=== MATERIALS PROVIDED ===

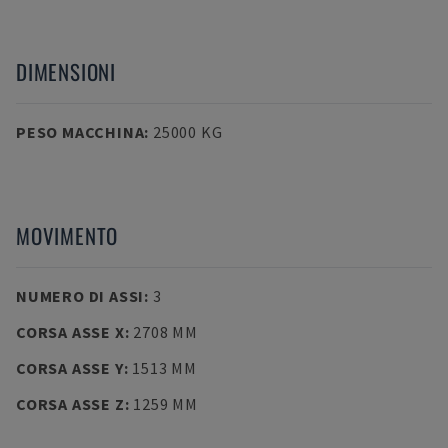
DIMENSIONI
PESO MACCHINA
:
25000 KG
MOVIMENTO
NUMERO DI ASSI
:
3
CORSA ASSE X
:
2708 MM
CORSA ASSE Y
:
1513 MM
CORSA ASSE Z
:
1259 MM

=== WHAT TO DO ===
For this exercise, transcribe the data exactly but without its pictures.

=== ANSWER BOX ===
DIMENSIONI
PESO MACCHINA
:
25000 KG
MOVIMENTO
NUMERO DI ASSI
:
3
CORSA ASSE X
:
2708 MM
CORSA ASSE Y
:
1513 MM
CORSA ASSE Z
:
1259 MM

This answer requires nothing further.